The main issue with a contact center that focuses strictly on promoting operational efficiencies and cutting costs, for example, is that it starts to function much like a twentieth century assembly line. Since worth is determined by a worker’s productivity and compliance, there is little to no incentive to go beyond the ask. If a worker does not meet the set quota, he or she is considered a failure. The same is true for today’s contact center agents whose metrics are built around average handle time, service level, abandon rate, speed of answer and first call resolutions.

While an emphasis on operational and productivity metrics works in practice, it forces agents in two different directions. On one hand, agents are instructed to deliver an optimized customer experience and represent the company positively. On the other, agents feel the pressure to meet the operational demands and productivity requirements coming down from their senior management team. The latter can cause agents to rush calls, not take time to truly understand the customer needs and offer the optimal solution, not just the fastest or easiest.

This conflict of the customer experience versus operational focus is a challenge that the contact center industry as a whole has not yet fully addressed. The challenge itself has surfaced at every conference I’ve attended in recent years.
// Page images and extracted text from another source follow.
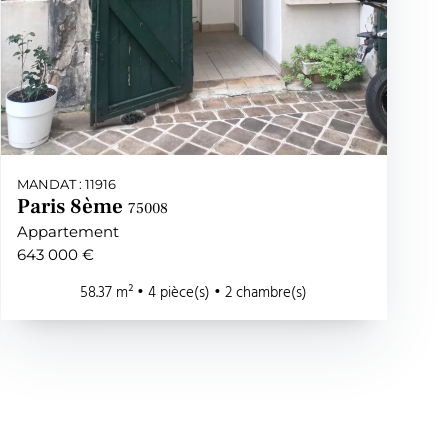
MANDAT : 11916
Paris 8ème
75008
Appartement
643 000 €
58.37 m² • 4 pièce(s) • 2 chambre(s)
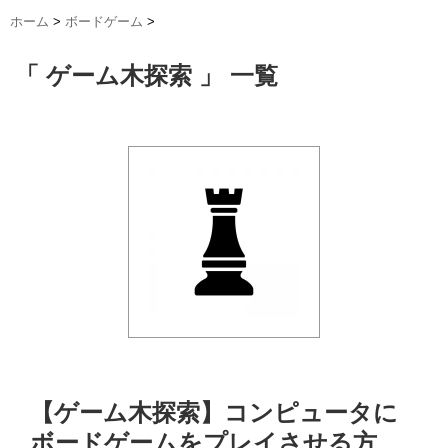
ホーム
>
ボードゲーム
>
「 ゲーム木探索 」 一覧
【ゲーム木探索】コンピュータに
ボードゲームをプレイさせる方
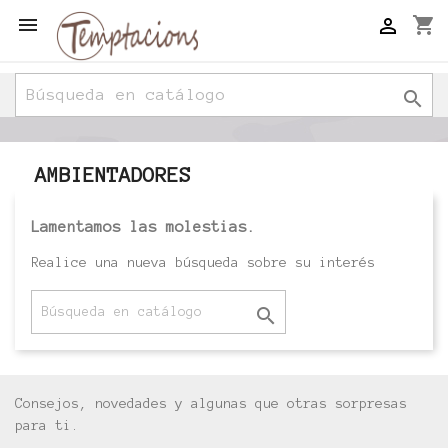

shopping_cart


AMBIENTADORES
Lamentamos las molestias.
Realice una nueva búsqueda sobre su interés

Consejos, novedades y algunas que otras sorpresas
para ti.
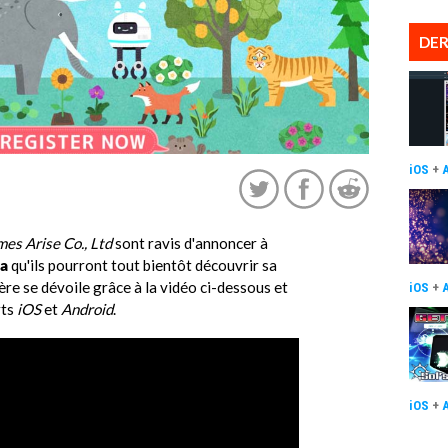
DER
iOS
+
es Arise Co., Ltd
sont ravis d'annoncer à
a
qu'ils pourront tout bientôt découvrir sa
ière se dévoile grâce à la vidéo ci-dessous et
iOS
+
rts
iOS
et
Android
.
iOS
+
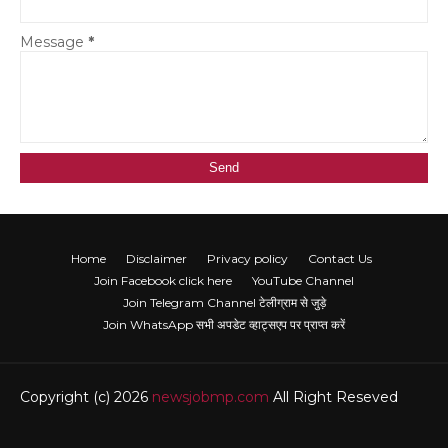
Message
*
Home
Disclaimer
Privacy policy
Contact Us
Join Facebook click here
YouTube Channel
Join Telegram Channel टेलीग्राम से जुड़े
Join WhatsApp सभी अपडेट व्हाट्सएप पर प्राप्त करें
Copyright (c) 2026
newsjobmp.com
All Right Reseved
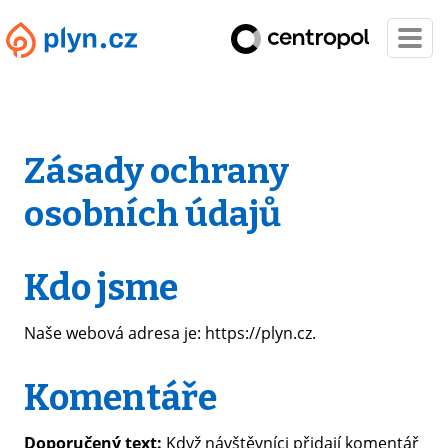
Zásady ochrany
osobních údajů
Kdo jsme
Naše webová adresa je: https://plyn.cz.
Komentáře
Doporučený text:
Když návštěvníci přidají komentář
But with the exception of a few companies like Zappos, which prides itself in customer delight and whose stories of just how far they will go to make a customer happy are legendary, few are able to master the necessary balance.
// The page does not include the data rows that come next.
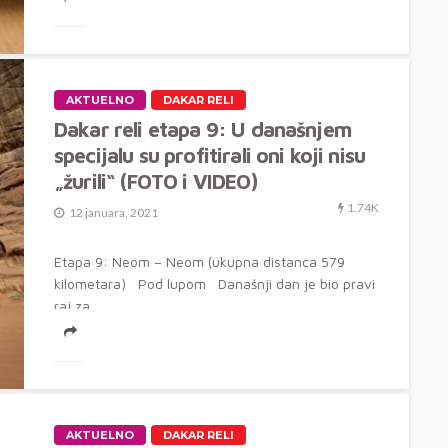
AKTUELNO
DAKAR RELI
Dakar reli etapa 9: U današnjem
specijalu su profitirali oni koji nisu
„žurili“ (FOTO i VIDEO)
1.74K
12 januara, 2021
Etapa 9: Neom – Neom (ukupna distanca 579
kilometara) Pod lupom Današnji dan je bio pravi
raj za...
AKTUELNO
DAKAR RELI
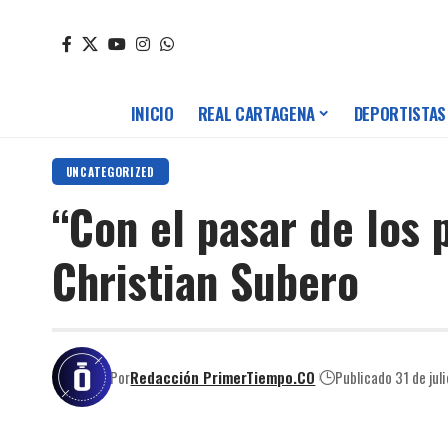
INICIO
REAL CARTAGENA
DEPORTISTAS
UNCATEGORIZED
“Con el pasar de los 
Christian Subero
Por
Redacción PrimerTiempo.CO
Publicado 31 de jul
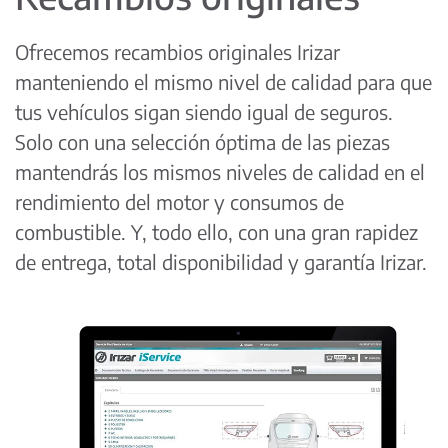
Ofrecemos recambios originales Irizar
manteniendo el mismo nivel de calidad para que
tus vehículos sigan siendo igual de seguros.
Solo con una selección óptima de las piezas
mantendrás los mismos niveles de calidad en el
rendimiento del motor y consumos de
combustible. Y, todo ello, con una gran rapidez
de entrega, total disponibilidad y garantía Irizar.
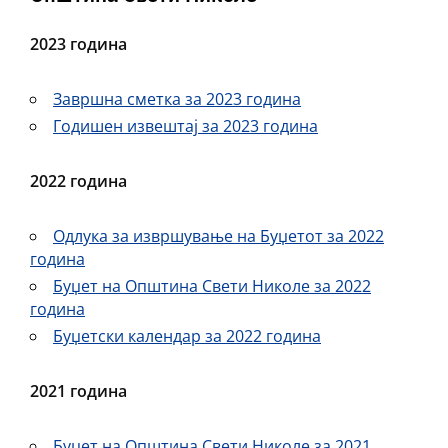
2023 година
Завршна сметка за 2023 година
Годишен извештај за 2023 година
2022 година
Одлука за извршување на Буџетот за 2022
година
Буџет на Општина Свети Николе за 2022
година
Буџетски календар за 2022 година
2021 година
Буџет на Општина Свети Николе за 2021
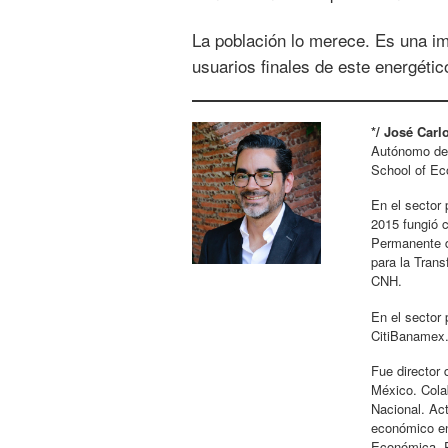
La población lo merece. Es una i
usuarios finales de este energétic
*/ José Car
Autónomo de 
School of Ec
En el sector
2015 fungió 
Permanente d
para la Tran
CNH.
En el sector
CitiBanamex
Fue director
México. Cola
Nacional. Ac
económico en
Económica, P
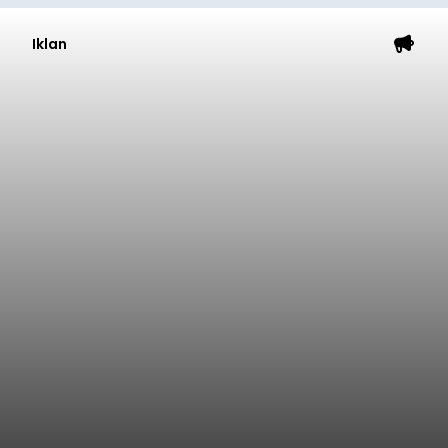
Iklan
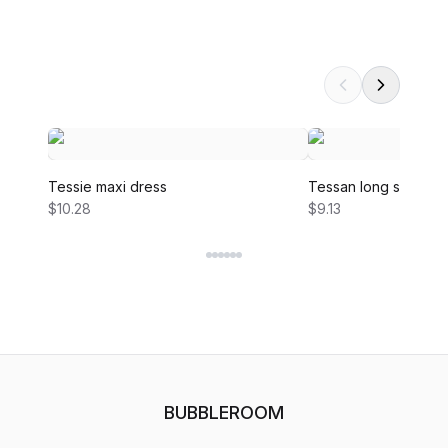
Tessie maxi dress
Tessan long sleeve 
$10.28
$9.13
BUBBLEROOM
To drive strategic change we need to focus on maximizing the business outcomes; sales, technical issue resolution, customer satisfaction with customer engagement analytics and do it in a way that provides a good customer experience. For example, what is the sum total of activities the customer needed to take to achieve the desired business outcome? Did they “self service” unsuccessfully in the IVR and if so, how many times? Did they spend time researching their need on the website? Does their current interaction relate to their last interaction in a positive or negative way in terms of their overall experience?

This is why we strive to develop solutions that give companies holistic, customer-centric information to improve overall business performance as well as operations. These insights help to see what it is like to do business with
you as your customer does. By capturing this level of insights, companies will thrive through their ability to bridge the gap between customer experience, business outcomes and operational efficiencies.